I’ll never forget the day we decided to stop trying. I mourned deeply. There were lots of ugly cries. I knew where we were headed, but I couldn’t shake the feeling that I wasn’t done. It wasn’t what I had “planned” or envisioned. I had to grieve over this before I was ready to move on to adoption. While we have always wanted to adopt, I had to deal with these feelings infertility brought up and put them to rest. It was only when I accepted that I might never conceive again and was seriously ok with it, that I felt I could move on. It was only when I could accept what God might have for me without pregnancy that I was ready. Because I believe God is a good God and has my best interest in mind, I had to learn to accept that He had a plan…and it might not involve pregnancy. It was only when I could say, “Lord, I will praise you baby or not” that I could move on. I know too many people who have gotten stuck there, but I knew I had to move past it.

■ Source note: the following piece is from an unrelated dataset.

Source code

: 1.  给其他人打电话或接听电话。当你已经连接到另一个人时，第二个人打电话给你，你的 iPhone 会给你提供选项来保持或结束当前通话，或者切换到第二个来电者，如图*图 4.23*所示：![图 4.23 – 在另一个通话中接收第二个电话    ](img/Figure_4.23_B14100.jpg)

Now I know this, God used this time to bring me to an awareness of the struggles of women facing infertility. While it wasn’t a fun lesson to learn, it was only through this time that I have a testimony of God’s faithfulness to share with my sweet friend praying Hannah’s prayers. Ray and I firmly believe it was this time of yearning, that brought us to the point of saying YES with everything within us when God called us to adopt. And about this pregnancy…I’m still in shock. I laugh and feel somewhat silly when I tell people we run into that haven’t heard the news yet. With every baby kick, I say a prayer of thanks.

One thing I know for sure, I’ll never forget.